Кэтт (пожимая плечами). Как-то вы странно говорите…
Остужев (глухим шепотом, очень быстро). Ни того, что я говорю, ни как я говорю, я не знаю. Знаю одно: все слова, какие мне приходят на ум, бледны и жалки в сравнении с тем, что я чувствую. Не любите меня, если хотите, я не требую ничего… Мне бы только быть подле вас.
Кэтт (заслушалась, опустила голову на руки. Потом поднимает глаза на Остужева и долго глядит на него молча).
Мисс Уилькс кашляет и с шумом встает.
Кэтт. Слушайте, Остужев. (Голос ее прерывается. Она говорит быстро, уверенно, захлебываясь словами.) Я не умею обманывать и лгать. Это выше моих сил. Между нами ничего быть не может… никогда. Слышите, никогда! Я честная и буду честной. Останемся добрыми друзьями.
Мисс Уилькс (подходя к ним). О чем такой горячий разговор?

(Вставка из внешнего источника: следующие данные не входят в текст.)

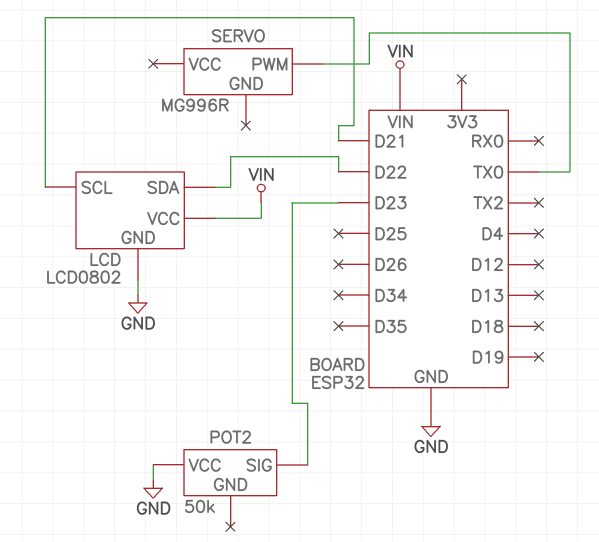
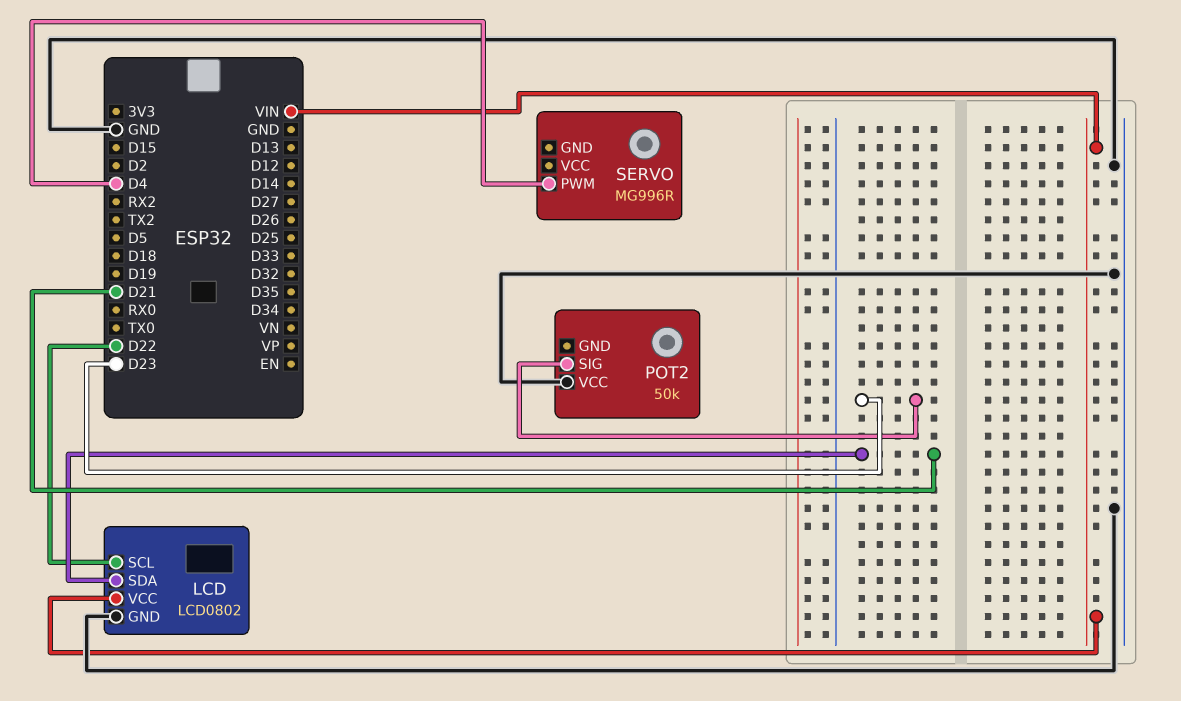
LCD pin SCL: D21 -> D22
LCD pin SDA: D22 -> D21
SERVO pin PWM: TX0 -> D4

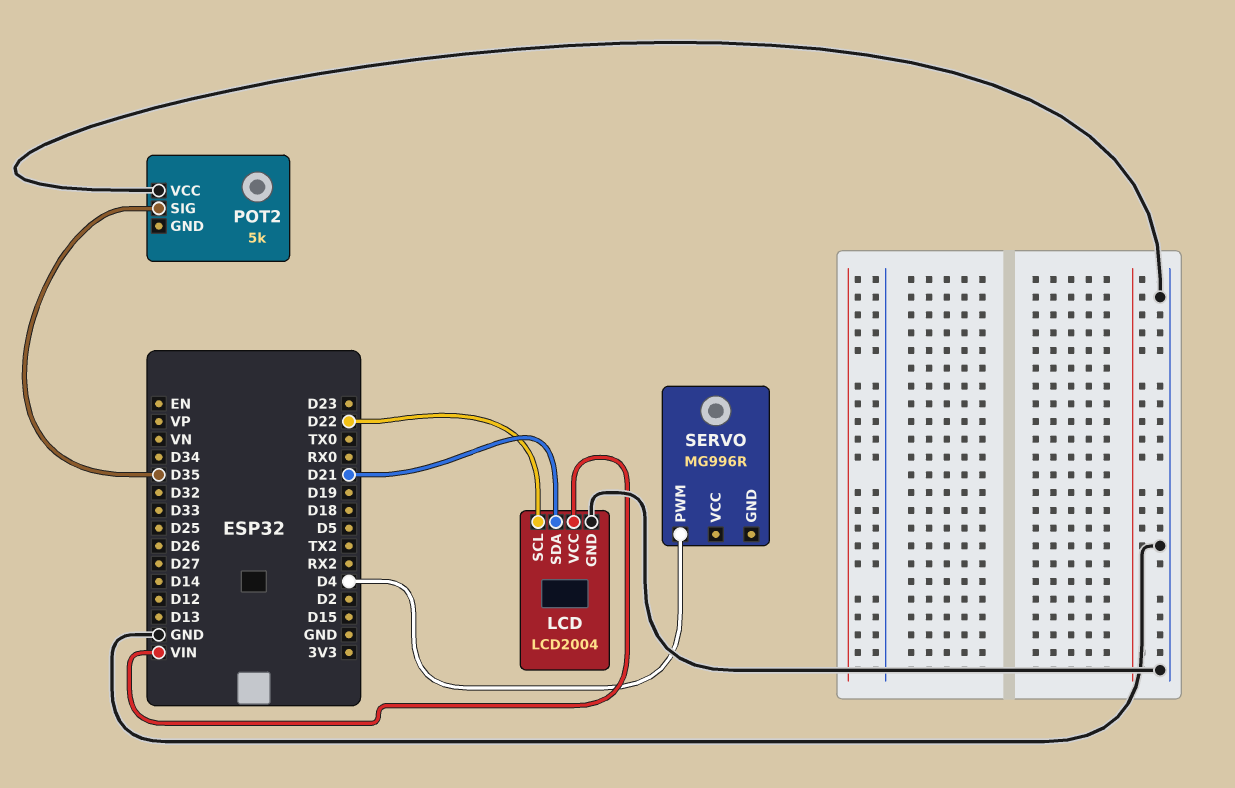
LCD: LCD0802 -> LCD2004
POT2: 50k -> 5k
POT2 pin SIG: D23 -> D35

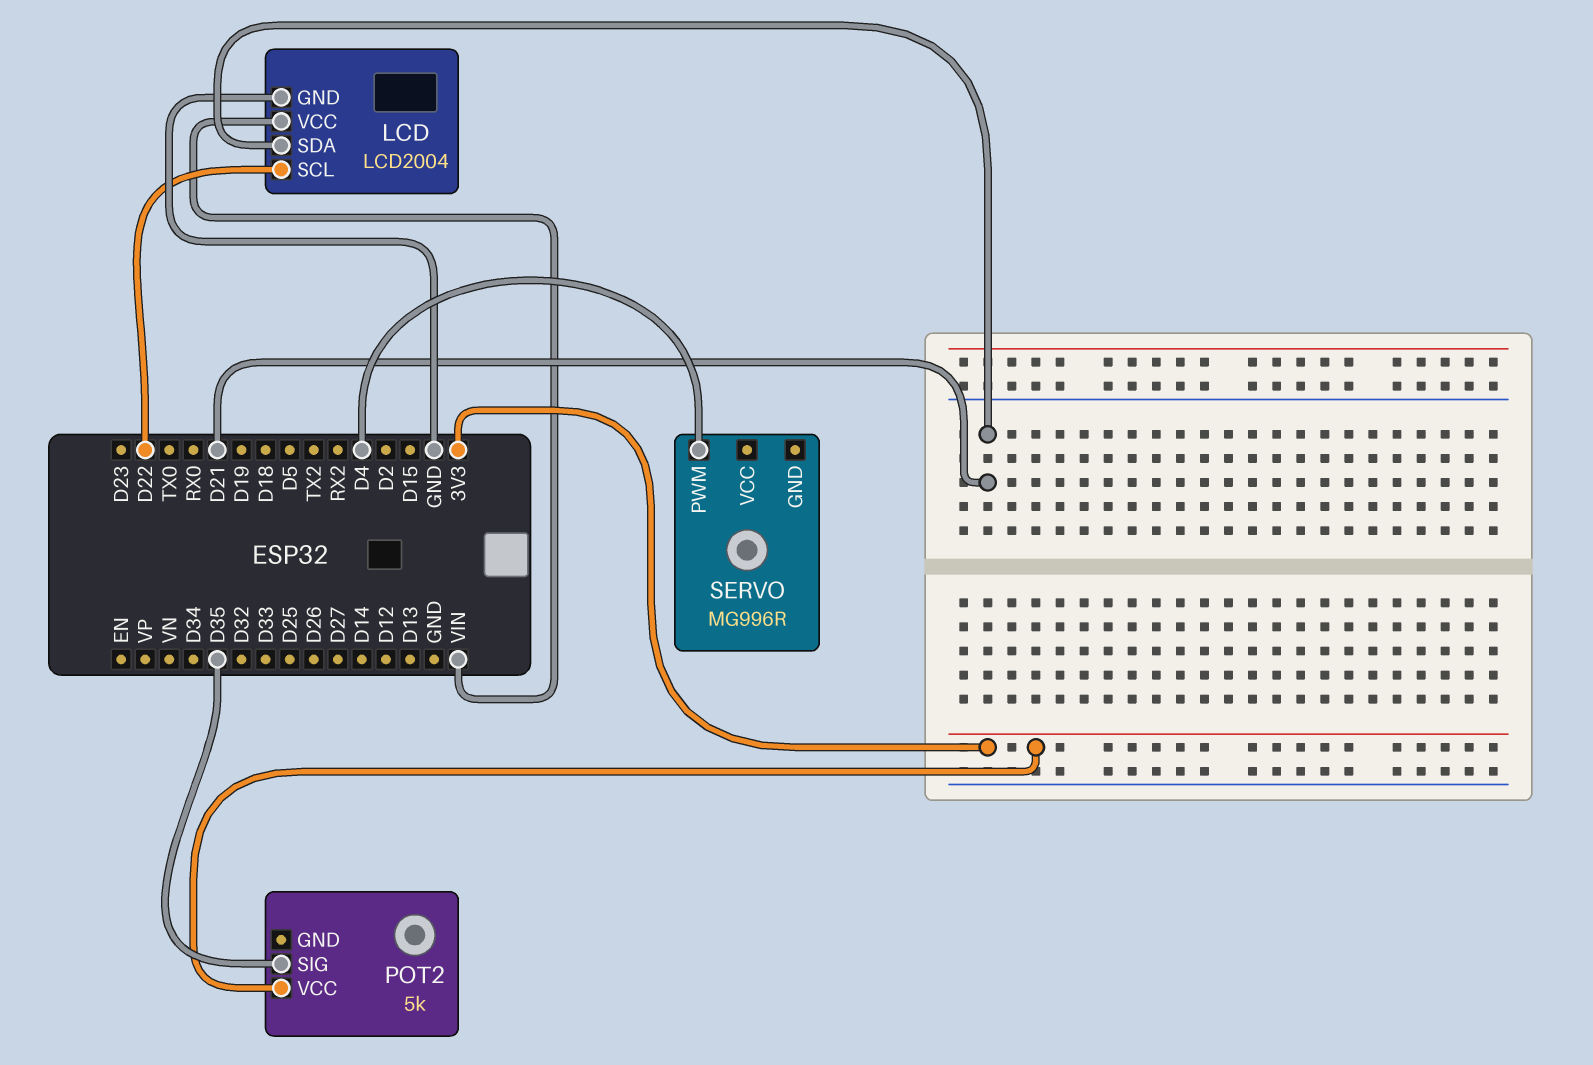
POT2 pin VCC: GND -> 3V3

Остужев (раздражительно). О счастливых браках, многоуважаемая Евгения Фоминична, о тех браках, которые устраиваются попечительными родительницами с головокружительной быстротой американской костоломки.
Мисс Уилькс. Где же это?
Остужев. Главным образом в больших торговых центрах, в Лондоне и Москве преимущественно. Вообще всюду, где квакерская мораль и двойная бухгалтерия идут рука об руку. (Уходит в сад.)
Мисс Уилькс. Кэтт, он с ума сошел?
Кэтт. Вероятно, тетя. Все, кто хочет жить не по-вашему, должны отправляться в желтый дом.
Мисс Уилькс. Большей частью.
Кэтт (нервно ломая руки). Вы моя благодетельница, — я это от вас тысячу раз слышала. Вырастили, выкормили, воспитали, выдали замуж… Дайте мне расцеловать ваши руки. (В голосе слышна истерика.)
Мисс Уилькс (покойно). Целуй, мое дитя.
Кэтт (целуя руки). Благодарю, благодарю… Что мне еще сделать? Я не придумаю.
Мисс Уилькс. Успокоиться. У тебя в саду гости. Могут войти каждую минуту.
Кэтт. И выйдет скандал. Боже, как мы всего этого боимся! Можешь умирать, но втихомолку, чтоб ни крику, ни шуму. А если боишься с ума сойти ото всего, что вокруг меня и во мне самой? (С криком.) Как же вас благодарить за это, моя дорогая, моя любимая мать?